▸ **Stored records**
========================
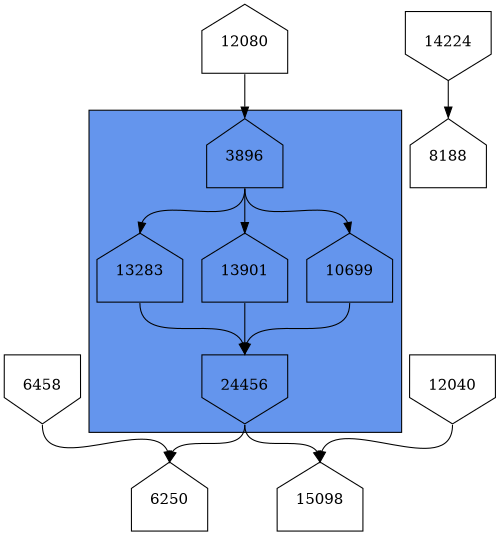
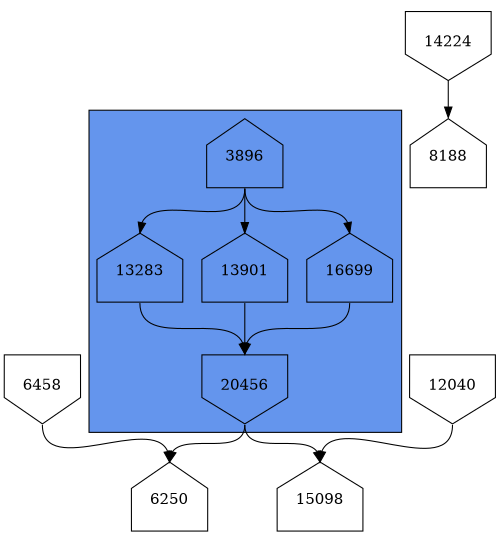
  digraph {
    node [shape=house]
    edge [headport=n tailport=s]
    3896 [height=1 width=1]
    13283 [height=1 width=1]
    n3 [height=1 label=13901 width=1]
-   16699 [height=1 width=1 label=10699]
-   20456 [height=1 shape=invhouse width=1 label=24456]
+   16699 [height=1 width=1]
+   20456 [height=1 shape=invhouse width=1]
    6250 [height=1 width=1]
    15098 [height=1 width=1]
    6458 [height=1 shape=invhouse width=1]
    12040 [height=1 shape=invhouse width=1]
-   12080 [height=1 width=1]
    14224 [height=1 shape=invhouse width=1]
    8188 [height=1 width=1]
    subgraph cluster_1 {
      fillcolor=cornflowerblue
      style=filled
      3896
      13283
      n3
      16699
      20456
    }
    3896 -> 13283
    3896 -> n3
    3896 -> 16699
    13283 -> 20456
    n3 -> 20456
    16699 -> 20456
    20456 -> 6250
    20456 -> 15098
    6458 -> 6250
    12040 -> 15098
-   12080 -> 3896
    14224 -> 8188
  }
========================
Can you turn the data above into a Markdown table with the columns "Row" and "Line," giving each non-blank line its own numbered row? Leave the pictures out.

| Row | Line |
|---|---|
| 1 |   digraph { |
| 2 |     node [shape=house] |
| 3 |     edge [headport=n tailport=s] |
| 4 |     3896 [height=1 width=1] |
| 5 |     13283 [height=1 width=1] |
| 6 |     n3 [height=1 label=13901 width=1] |
| 7 | -   16699 [height=1 width=1 label=10699] |
| 8 | -   20456 [height=1 shape=invhouse width=1 label=24456] |
| 9 | +   16699 [height=1 width=1] |
| 10 | +   20456 [height=1 shape=invhouse width=1] |
| 11 |     6250 [height=1 width=1] |
| 12 |     15098 [height=1 width=1] |
| 13 |     6458 [height=1 shape=invhouse width=1] |
| 14 |     12040 [height=1 shape=invhouse width=1] |
| 15 | -   12080 [height=1 width=1] |
| 16 |     14224 [height=1 shape=invhouse width=1] |
| 17 |     8188 [height=1 width=1] |
| 18 |     subgraph cluster_1 { |
| 19 |       fillcolor=cornflowerblue |
| 20 |       style=filled |
| 21 |       3896 |
| 22 |       13283 |
| 23 |       n3 |
| 24 |       16699 |
| 25 |       20456 |
| 26 |     } |
| 27 |     3896 -> 13283 |
| 28 |     3896 -> n3 |
| 29 |     3896 -> 16699 |
| 30 |     13283 -> 20456 |
| 31 |     n3 -> 20456 |
| 32 |     16699 -> 20456 |
| 33 |     20456 -> 6250 |
| 34 |     20456 -> 15098 |
| 35 |     6458 -> 6250 |
| 36 |     12040 -> 15098 |
| 37 | -   12080 -> 3896 |
| 38 |     14224 -> 8188 |
| 39 |   } |